Speaking of stakes, they are never higher than they are as the film continues to ramp up toward the vote. Anyone that has taken a History class should know how this turns out but that doesn’t stop Spielberg from keeping you at the edge of your seat during this extended history lesson. Some knowledge of the Civil War and its complexities would help, I think, add to the enjoyment of the film…especially in its fairly dense first half.
Working again with longtime cinematographer Janusz Kaminski, Spielberg makes sure that each frame has exactly what he wants in it. That’s what I love so much about his work, he’s a smart enough filmmaker to deliver his movies precisely in the way he has envisioned them. When I see a Spielberg film I know that what I’m seeing on the screen is what Spielberg wants us to take in so I make a point to keep my eyes locked in at all times. Aided by another diverse score by John Williams that employs his usual sweeping fanfares and more music of the period, this really is a film that fires on all cylinders and impresses on many occasions.

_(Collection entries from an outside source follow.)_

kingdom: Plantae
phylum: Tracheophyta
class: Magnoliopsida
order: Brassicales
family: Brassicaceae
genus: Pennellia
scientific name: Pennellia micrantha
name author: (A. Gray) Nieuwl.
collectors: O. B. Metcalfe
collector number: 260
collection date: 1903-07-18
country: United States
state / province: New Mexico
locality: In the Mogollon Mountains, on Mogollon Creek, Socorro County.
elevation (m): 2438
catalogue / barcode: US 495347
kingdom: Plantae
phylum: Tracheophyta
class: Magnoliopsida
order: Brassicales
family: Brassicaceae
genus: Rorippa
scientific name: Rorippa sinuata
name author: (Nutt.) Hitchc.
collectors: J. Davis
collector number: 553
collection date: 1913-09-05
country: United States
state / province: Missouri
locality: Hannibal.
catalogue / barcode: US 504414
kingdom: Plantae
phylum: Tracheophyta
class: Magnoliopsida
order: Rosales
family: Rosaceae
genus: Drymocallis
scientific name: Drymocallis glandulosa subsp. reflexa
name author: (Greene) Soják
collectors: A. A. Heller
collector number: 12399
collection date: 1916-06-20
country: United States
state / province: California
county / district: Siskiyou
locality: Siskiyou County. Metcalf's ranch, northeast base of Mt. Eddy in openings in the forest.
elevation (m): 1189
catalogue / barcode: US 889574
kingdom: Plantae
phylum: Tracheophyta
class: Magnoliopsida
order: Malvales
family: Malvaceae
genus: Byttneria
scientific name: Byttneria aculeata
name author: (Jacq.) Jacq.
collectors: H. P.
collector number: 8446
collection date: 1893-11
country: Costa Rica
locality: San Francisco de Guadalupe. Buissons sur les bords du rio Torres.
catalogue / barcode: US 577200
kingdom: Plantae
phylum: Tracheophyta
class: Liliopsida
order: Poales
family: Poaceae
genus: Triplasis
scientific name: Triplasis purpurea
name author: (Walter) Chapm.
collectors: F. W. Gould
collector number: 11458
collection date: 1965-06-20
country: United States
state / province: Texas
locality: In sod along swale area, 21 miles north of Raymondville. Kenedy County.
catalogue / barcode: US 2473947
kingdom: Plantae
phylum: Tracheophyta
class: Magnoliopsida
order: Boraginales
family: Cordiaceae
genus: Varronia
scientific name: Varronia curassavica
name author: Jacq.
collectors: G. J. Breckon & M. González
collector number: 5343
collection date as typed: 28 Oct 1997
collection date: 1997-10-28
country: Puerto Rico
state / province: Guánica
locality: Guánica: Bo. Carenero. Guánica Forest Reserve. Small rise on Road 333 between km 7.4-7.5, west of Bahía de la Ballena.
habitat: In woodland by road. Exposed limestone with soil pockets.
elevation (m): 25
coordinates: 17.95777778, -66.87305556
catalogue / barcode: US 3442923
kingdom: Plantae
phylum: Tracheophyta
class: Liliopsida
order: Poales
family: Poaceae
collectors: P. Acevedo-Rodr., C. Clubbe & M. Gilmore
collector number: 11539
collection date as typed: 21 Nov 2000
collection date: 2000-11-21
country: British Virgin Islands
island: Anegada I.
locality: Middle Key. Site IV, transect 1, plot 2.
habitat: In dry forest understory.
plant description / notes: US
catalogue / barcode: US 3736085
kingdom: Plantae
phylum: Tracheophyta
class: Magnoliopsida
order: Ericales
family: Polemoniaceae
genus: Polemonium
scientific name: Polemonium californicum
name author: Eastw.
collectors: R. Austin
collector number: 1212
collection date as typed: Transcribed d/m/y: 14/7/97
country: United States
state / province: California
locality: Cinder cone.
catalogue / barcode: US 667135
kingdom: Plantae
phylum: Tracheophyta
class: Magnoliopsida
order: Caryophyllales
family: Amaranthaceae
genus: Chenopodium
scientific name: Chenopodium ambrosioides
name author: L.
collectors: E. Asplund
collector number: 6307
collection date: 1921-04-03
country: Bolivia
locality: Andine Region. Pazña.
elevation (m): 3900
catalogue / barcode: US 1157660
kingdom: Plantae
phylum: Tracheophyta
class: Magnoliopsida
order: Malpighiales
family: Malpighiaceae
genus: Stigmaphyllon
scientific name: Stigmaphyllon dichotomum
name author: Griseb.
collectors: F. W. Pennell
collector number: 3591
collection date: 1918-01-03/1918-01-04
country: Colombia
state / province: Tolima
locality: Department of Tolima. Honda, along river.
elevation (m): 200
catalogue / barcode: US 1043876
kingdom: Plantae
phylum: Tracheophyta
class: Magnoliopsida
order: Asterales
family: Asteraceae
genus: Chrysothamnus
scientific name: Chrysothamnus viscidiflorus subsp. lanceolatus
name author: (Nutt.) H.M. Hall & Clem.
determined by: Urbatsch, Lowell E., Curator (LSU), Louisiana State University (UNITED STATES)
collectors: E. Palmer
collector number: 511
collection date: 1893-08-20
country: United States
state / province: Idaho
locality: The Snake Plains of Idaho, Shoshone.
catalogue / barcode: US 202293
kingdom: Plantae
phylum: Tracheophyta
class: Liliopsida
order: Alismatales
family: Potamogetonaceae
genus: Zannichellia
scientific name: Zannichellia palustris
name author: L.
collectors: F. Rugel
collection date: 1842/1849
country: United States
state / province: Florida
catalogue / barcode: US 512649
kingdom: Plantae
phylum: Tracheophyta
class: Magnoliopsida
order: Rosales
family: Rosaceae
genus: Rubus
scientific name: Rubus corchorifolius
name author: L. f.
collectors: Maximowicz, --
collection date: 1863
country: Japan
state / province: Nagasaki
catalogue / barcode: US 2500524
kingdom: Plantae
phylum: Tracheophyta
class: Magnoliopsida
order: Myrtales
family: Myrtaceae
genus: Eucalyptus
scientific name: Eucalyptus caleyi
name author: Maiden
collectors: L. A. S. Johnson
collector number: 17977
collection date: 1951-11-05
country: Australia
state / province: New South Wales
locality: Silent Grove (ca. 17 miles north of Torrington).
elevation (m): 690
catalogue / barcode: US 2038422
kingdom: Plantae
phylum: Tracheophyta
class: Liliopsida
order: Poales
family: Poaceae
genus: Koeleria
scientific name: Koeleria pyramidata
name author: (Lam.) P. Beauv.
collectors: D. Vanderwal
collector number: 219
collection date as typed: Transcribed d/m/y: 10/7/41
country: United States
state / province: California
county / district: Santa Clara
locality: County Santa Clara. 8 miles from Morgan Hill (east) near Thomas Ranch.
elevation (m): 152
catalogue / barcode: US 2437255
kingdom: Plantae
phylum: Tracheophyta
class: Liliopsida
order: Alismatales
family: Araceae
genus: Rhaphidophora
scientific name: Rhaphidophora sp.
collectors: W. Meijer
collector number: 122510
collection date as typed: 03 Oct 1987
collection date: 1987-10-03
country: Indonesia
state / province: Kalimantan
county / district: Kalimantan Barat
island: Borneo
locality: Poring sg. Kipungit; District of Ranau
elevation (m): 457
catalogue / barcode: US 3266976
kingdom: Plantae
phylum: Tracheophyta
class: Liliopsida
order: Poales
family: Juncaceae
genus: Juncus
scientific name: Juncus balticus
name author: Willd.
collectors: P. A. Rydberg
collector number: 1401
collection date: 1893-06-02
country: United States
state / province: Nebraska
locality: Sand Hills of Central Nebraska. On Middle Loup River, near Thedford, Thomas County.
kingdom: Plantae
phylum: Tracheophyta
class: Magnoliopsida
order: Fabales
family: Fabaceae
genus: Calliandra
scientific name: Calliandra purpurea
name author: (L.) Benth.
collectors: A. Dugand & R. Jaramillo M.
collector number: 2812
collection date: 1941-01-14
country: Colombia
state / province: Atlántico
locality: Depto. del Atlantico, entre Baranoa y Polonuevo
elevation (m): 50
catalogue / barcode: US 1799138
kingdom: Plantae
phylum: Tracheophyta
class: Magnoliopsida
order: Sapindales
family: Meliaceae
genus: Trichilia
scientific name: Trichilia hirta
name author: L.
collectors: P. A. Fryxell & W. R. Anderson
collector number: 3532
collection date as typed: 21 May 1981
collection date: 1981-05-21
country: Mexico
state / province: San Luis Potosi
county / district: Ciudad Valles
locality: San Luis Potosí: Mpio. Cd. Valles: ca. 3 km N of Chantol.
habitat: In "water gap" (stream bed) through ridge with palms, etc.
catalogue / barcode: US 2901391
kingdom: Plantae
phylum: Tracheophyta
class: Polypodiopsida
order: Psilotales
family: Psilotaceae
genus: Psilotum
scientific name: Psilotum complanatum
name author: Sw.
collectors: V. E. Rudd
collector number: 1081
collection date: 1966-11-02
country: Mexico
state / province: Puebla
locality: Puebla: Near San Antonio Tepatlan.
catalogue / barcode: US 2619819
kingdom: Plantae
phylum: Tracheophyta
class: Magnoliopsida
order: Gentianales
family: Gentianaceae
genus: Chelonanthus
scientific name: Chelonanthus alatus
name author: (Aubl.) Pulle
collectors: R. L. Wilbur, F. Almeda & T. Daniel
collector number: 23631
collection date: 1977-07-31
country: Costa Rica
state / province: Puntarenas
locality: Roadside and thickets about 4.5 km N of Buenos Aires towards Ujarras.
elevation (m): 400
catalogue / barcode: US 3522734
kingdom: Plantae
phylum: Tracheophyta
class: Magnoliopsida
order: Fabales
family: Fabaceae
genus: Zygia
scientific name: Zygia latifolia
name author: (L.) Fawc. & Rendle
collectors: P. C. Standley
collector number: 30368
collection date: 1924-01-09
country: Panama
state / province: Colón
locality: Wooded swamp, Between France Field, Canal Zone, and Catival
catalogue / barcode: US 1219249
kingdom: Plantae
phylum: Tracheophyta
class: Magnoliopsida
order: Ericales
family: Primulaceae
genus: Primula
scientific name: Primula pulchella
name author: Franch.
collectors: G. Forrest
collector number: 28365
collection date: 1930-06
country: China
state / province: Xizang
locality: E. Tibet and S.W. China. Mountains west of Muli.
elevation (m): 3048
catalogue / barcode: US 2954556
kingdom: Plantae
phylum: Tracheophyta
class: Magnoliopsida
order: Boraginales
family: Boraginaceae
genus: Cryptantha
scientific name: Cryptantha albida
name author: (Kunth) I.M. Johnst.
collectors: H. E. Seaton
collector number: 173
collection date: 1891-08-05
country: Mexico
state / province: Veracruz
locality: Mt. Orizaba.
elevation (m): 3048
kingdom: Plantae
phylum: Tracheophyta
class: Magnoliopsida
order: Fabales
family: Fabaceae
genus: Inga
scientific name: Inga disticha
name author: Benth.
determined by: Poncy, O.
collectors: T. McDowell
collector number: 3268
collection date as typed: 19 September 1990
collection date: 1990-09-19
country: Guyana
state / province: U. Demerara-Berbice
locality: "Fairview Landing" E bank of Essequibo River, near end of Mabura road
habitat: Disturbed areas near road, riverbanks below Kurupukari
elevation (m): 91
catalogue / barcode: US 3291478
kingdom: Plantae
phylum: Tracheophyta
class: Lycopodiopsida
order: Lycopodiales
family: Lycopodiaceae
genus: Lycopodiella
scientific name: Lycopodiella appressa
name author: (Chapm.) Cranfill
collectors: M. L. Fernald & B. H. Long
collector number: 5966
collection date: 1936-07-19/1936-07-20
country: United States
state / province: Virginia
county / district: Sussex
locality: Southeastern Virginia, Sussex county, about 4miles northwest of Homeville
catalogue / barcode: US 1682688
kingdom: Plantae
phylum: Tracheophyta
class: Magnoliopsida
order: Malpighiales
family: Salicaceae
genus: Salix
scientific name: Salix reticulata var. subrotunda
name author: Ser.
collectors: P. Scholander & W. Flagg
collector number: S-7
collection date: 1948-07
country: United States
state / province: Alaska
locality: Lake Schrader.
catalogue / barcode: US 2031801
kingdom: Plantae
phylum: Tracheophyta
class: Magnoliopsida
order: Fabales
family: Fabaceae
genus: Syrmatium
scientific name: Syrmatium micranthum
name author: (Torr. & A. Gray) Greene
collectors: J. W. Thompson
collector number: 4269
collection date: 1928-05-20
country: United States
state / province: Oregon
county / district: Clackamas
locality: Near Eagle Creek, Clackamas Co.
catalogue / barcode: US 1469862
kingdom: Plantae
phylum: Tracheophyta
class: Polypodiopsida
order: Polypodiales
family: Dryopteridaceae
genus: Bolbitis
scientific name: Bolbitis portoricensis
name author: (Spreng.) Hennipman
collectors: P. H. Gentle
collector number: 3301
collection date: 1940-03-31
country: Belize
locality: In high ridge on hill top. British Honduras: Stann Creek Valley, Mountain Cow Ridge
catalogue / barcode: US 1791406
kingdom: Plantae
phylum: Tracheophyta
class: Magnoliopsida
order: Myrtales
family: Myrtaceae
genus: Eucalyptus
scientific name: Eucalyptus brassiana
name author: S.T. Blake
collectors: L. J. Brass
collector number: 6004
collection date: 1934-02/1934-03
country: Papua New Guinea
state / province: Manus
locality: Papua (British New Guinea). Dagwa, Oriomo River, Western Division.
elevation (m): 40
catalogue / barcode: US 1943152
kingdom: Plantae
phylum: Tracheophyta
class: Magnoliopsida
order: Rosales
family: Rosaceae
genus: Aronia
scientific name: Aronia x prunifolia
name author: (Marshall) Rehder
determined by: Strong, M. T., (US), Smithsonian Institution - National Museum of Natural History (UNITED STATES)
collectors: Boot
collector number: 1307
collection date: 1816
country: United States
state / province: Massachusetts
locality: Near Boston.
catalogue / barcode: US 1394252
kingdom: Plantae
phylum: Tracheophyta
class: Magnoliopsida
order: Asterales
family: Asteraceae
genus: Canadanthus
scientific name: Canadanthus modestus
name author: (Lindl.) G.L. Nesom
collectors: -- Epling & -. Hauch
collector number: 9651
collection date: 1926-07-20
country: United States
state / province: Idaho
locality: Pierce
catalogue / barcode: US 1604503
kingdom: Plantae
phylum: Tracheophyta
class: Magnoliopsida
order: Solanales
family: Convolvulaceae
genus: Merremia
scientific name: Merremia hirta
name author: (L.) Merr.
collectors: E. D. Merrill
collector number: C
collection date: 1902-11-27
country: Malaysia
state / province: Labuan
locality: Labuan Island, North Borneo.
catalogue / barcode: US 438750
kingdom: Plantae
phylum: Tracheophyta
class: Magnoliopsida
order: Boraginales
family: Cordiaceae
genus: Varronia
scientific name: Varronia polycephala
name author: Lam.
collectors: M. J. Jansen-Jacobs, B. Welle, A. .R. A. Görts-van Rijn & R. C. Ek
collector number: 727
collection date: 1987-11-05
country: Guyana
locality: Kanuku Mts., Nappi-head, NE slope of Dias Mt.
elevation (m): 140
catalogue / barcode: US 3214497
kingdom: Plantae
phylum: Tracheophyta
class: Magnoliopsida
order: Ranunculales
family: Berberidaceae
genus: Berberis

With Lincoln, Spielberg has presented to audiences another piece of US history that we may think we know the whole story on but wind up benefitting from more information. It says something about his prowess as a director that he can steer us into stirring emotions regarding pieces of history we learned about in our youth. Earlier this year I lamented in my review of the decidedly glum Abraham Lincoln: Vampire Hunter that that film actually had Mary utter the ominous line “C’mon Abraham, we’ll be late for the theater!” While the eventual assassination of the president is dealt with in Spielberg’s Lincoln too, it’s handled in a respectful way as only this caring director knows how to do. By that point the film had me swept away with its power and I admit to fighting back a swell of tears for our fallen president…and I didn’t feel manipulated into doing so either.
An epic that all involved should be proud of, Lincoln took the long road to get to the screen and the final product is a film worthy to be called one of the best of the year. Though it is occasionally dry and a bit speech heavy, the performance of Day-Lewis is one for the record books. An Oscar nominee without question, I wouldn’t be upset if Day-Lewis picked up his third Oscar for playing Abe…honestly.